In the majority of cases this produces the same results, but in a few cases, the ends of the alignments differed (see below for an explanation why). To resolve this inconsistency ssalign was changed in such a manner as to produce consistent alignments, irrespective of whether a sequence or it's reverse was being aligned.
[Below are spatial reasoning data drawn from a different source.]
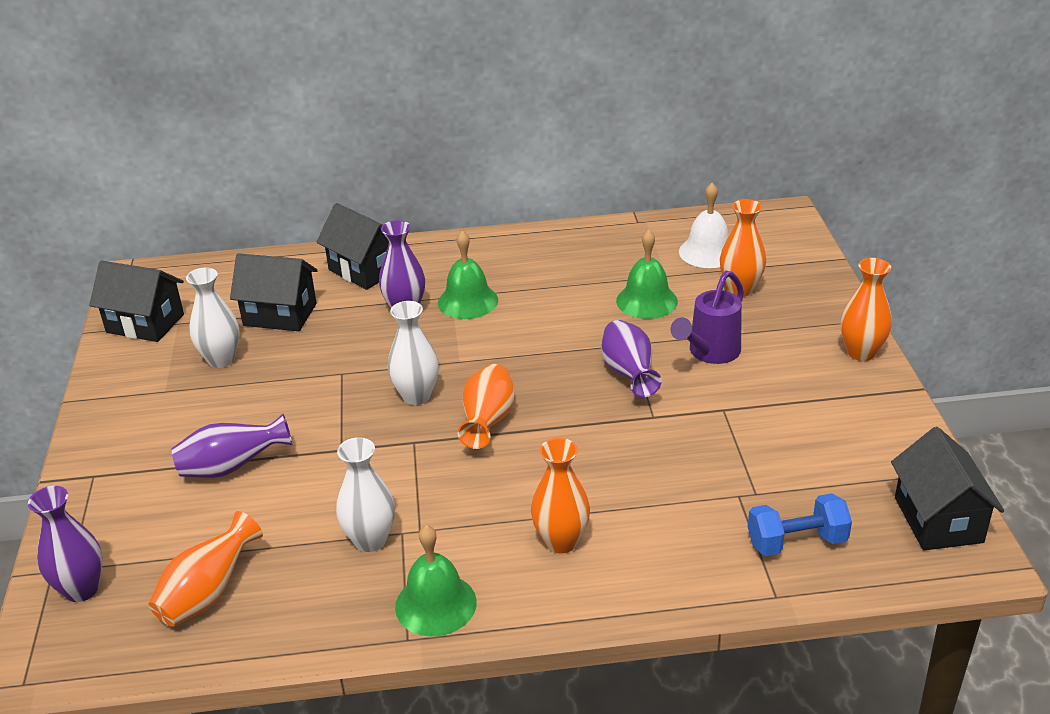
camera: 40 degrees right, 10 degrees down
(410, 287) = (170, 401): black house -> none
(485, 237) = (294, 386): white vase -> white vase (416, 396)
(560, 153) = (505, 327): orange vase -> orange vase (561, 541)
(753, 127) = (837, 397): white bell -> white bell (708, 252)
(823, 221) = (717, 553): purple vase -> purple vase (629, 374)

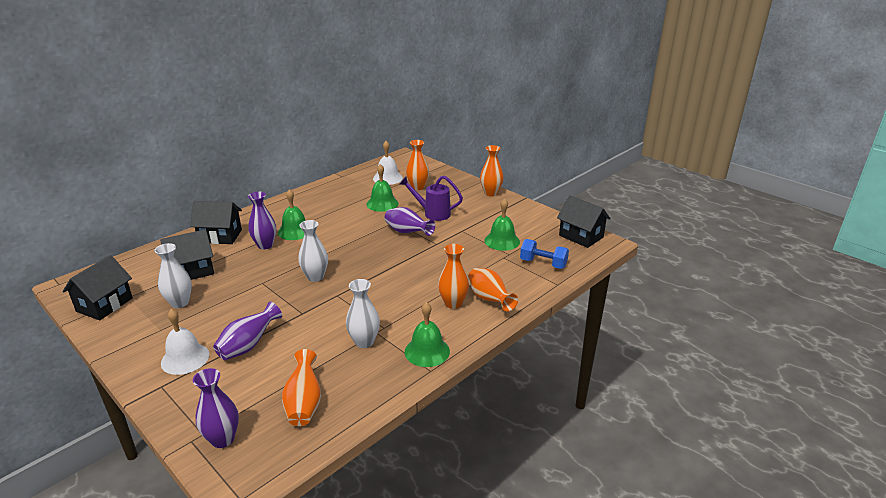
camera: 40 degrees left, 5 degrees down
(145, 323) = (105, 305): black house -> black house turned 45 degrees counterclockwise
(151, 449) = (185, 358): none -> white bell
(488, 422) = (364, 273): orange vase -> orange vase (489, 299)
(709, 353) = (432, 213): purple watering can -> purple watering can turned 105 degrees clockwise
(772, 461) = (502, 241): none -> green bell
(796, 542) = (543, 263): blue dumbbell -> blue dumbbell turned 75 degrees clockwise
This shows a region of an alignment matrix filled from 0/0 to N/N The red circle shows where the alignment trace is started, green circles show alternative starting points of equal score. The grey lines show the path(s) that would be traced in a normal smith-waterman alignment. The light-blue/gray lines show the alignable region that is missed using this approach yet alignable when the matrix is filled from the other end. Alignment trace 1: TATATATGA ATATAT-CT Alignment trace 2: ATATAT TATATA

This shows the same region as above in an alignment matrix filled from N/N to 0/0 (equivalent to using the reverse of a sequence) The red circle shows where the alignment trace is started, green circles show alternative starting points of equal score. The grey lines show the path(s) that would be traced in a normal smith-waterman alignment. The light-blue/gray lines show the alignable region that is missed using this approach yet alignable when the matrix is filled from the other end. Alignment trace 1: AC-TATATA TGTATATAT Alignment trace 2: ATATAT TATATA

In both cases the problem is that the alignment trace stops as soon as a "zero" score is reached. This causes "neutral" stretches of alignment (i.e. stretches aligning residues but not increasing the overall score) to be excluded depending on which side of the alignable region they are.
There are two ways to make the alignment strategy consistent. The first is to start at either of the alternative (green) starting points by selecting the shortest alignment that produces the same, maximum, score. The second is to allow the sequence alignment to traverse regions of "zero" score (which can be acheived by starting new alignment traces only for negative values, thereby allowing match and gapopen/extend states to produce scores of "0" and thereby allowing the backtrace procedure to include "neutral" alignment regions).
Both these approaches have been implemented in SSalign and either the long-tracing or short-tracing mode can be used.

(long tracing):
SSalignment trace 1:

AC-TATATATGA
TGTATATAT-CT

SSalignment trace 2:

ATATAT
TATATA

(short tracing):
SSalignment trace 1:

TATATA
ATATAT

SSalignment trace 2:

ATATAT
TATATA

Program Options:

Option	Default	Description
-i	standard input	If the sequence data is to be read from the standard input, leave unspecified. If the sequence is to be read from a file, specify the name of the file.
-aa	-3	The score for a match of A with A
-at	2	The score for a match of A with T/U (or T/U with A)
-ac	-3	The score for a match of A with C (or C with A)
-ag	-3	The score for a match of A with G (or G with A)
-tt	-3	The score for a match of T/U with T/U
-tc	-3	The score for a match of T/U with C (or C with T/U)
-tg	1	The score for a match of T/U with G (or G with T/U)
-cc	-3	The score for a match of C with C
-cg	3	The score for a match of C with G (or G with C)
-gg	-3	The score for a match of G with G
-go	-5	Gap-open score
-ge	-1	Gap-extend score
-min	8	Minimal score a local alignment has to acheive to be returned
-v	1	Verbose (1) or non-verbose (0) output
-mode	0	The mode of tracing to perform: 0=long-tracing, 1=short-tracing.

To run the program try: java [-Xmx???m] -jar ssalign.jar [options].